Natural gas drilling activity continued its downward slide during the first quarter, while oil well completions rose during the period, according to the American Petroleum Institute’s (API) quarterly well completion report issued this week.

Natural gas well completions fell 26% to 2,175 wells from year-ago levels, the API reported. Meanwhile, oil well completions continued their steady climb, rising 20% to 8,705 wells from the first quarter of 2012. The total number of wells completed in the first quarter of 2013 rose 6% to 12,381 from year-ago levels, the producer group said.

“The oil and natural gas industry expanded oil drilling in the first quarter…thanks in large part to access on private and state lands,” said Hazem Arafa, director of API’s statistics department. “Additional access to our own vast energy resources and streamlined federal permitting would allow for more opportunities to produce U.S. energy.”

Rep. Doc Hastings (R-WA), chairman of the House Natural Resources Committee, echoed this sentiment at a hearing Wednesday. Energy production on state and private lands is flourishing and is at the epicenter of the energy renaissance that the United States is currently experiencing. Oil and natural gas production on these lands has increased dramatically since 2007. Because the restrictions on these lands are not as onerous as the ones on public lands, the average time to get a drilling permit approved is only 12-15 days, he noted.

However, producers seeking to drill on federal lands face a wait time of up to 307 days to get a drilling permit approved, Hastings said.

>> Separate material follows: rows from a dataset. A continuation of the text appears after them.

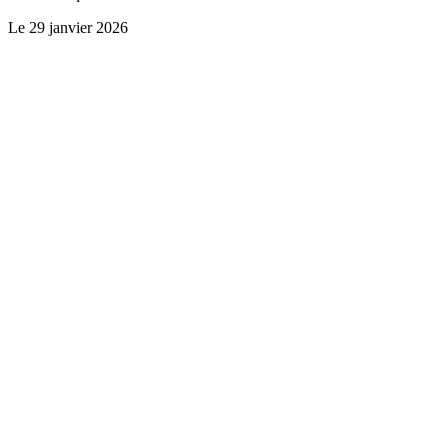
Le
29 janvier 2026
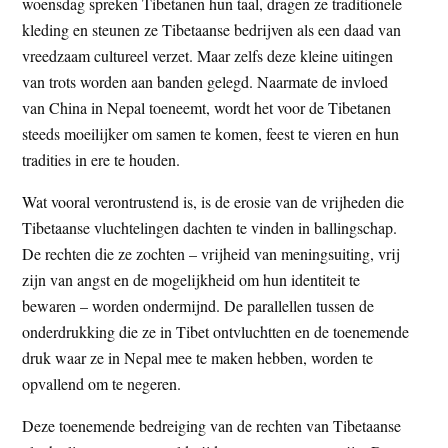
woensdag spreken Tibetanen hun taal, dragen ze traditionele
kleding en steunen ze Tibetaanse bedrijven als een daad van
vreedzaam cultureel verzet. Maar zelfs deze kleine uitingen
van trots worden aan banden gelegd. Naarmate de invloed
van China in Nepal toeneemt, wordt het voor de Tibetanen
steeds moeilijker om samen te komen, feest te vieren en hun
tradities in ere te houden.
Wat vooral verontrustend is, is de erosie van de vrijheden die
Tibetaanse vluchtelingen dachten te vinden in ballingschap.
De rechten die ze zochten – vrijheid van meningsuiting, vrij
zijn van angst en de mogelijkheid om hun identiteit te
bewaren – worden ondermijnd. De parallellen tussen de
onderdrukking die ze in Tibet ontvluchtten en de toenemende
druk waar ze in Nepal mee te maken hebben, worden te
opvallend om te negeren.
Deze toenemende bedreiging van de rechten van Tibetaanse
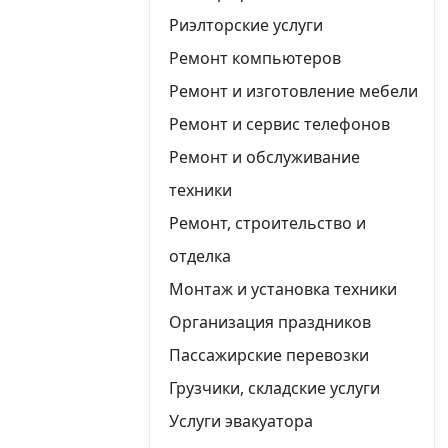
Риэлторские услуги
Ремонт компьютеров
Ремонт и изготовление мебели
Ремонт и сервис телефонов
Ремонт и обслуживание
техники
Ремонт, строительство и
отделка
Монтаж и установка техники
Организация праздников
Пассажирские перевозки
Грузчики, складские услуги
Услуги эвакуатора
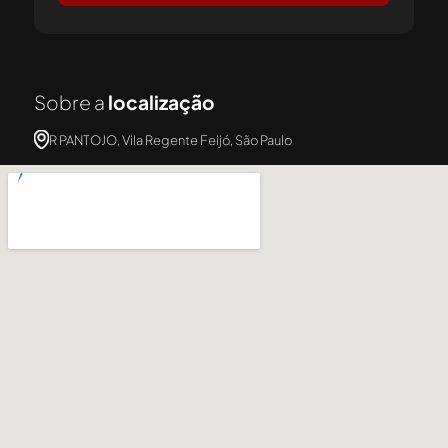
Sobre a
localização
R PANTOJO, Vila Regente Feijó, São Paulo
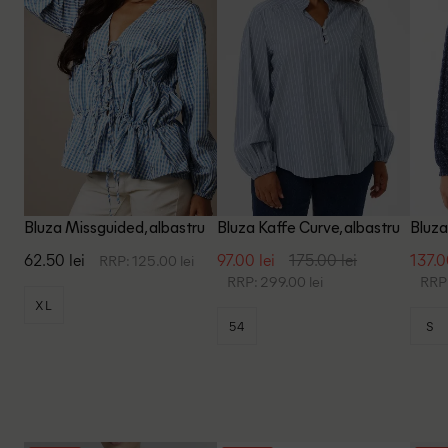
Bluza Missguided, albastru
Bluza Kaffe Curve, albastru
Bluza
62.50 lei
97.00 lei
175.00 lei
137.0
RRP: 125.00 lei
RRP: 299.00 lei
RRP:
XL
54
S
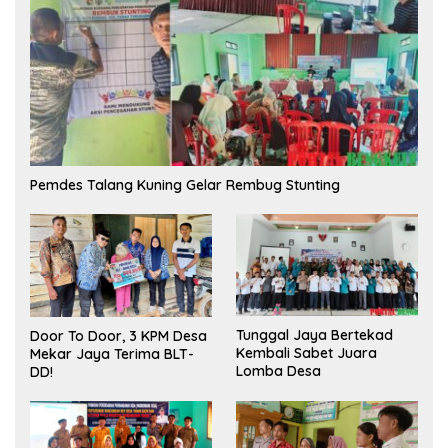
Pemdes Talang Kuning Gelar Rembug Stunting
Tunggal Jaya Bertekad
Door To Door, 3 KPM Desa
Kembali Sabet Juara
Mekar Jaya Terima BLT-
Lomba Desa
DD!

This is nearly double the 154 days that the process took in 2005.

Hastings believes the United States has a tremendous potential for new onshore oil and natural gas production on federal lands, but he claimed that the Obama Administration is actively and purposely keeping these resources off-limits.

He cited what he claimed to be one of the most egregious examples of this occurring earlier this year, when the administration finalized plans to close more than half of the National Petroleum Reserve-Alaska (NPR-A) to energy production (see Daily GPI, Feb. 25). The Obama administration is not only prohibiting energy development in new areas, but actually closing off millions of acres in an area that were specifically set aside for energy production, Hastings said. The NPR-A has a potential of more than 2.7 billion bbl of oil and 114.36 Tcf of natural gas.

The administration also is planning to release a proposed rule on hydraulic fracturing (fracking) on federal lands. This would be another layer of red tape and bureaucracy because states have been successfully regulating fracking for decades, Hastings said. Before leaving the Interior Department last week, former Secretary Ken Salazar indicated that a final rule on fracking is imminent from the Bureau of Land Management.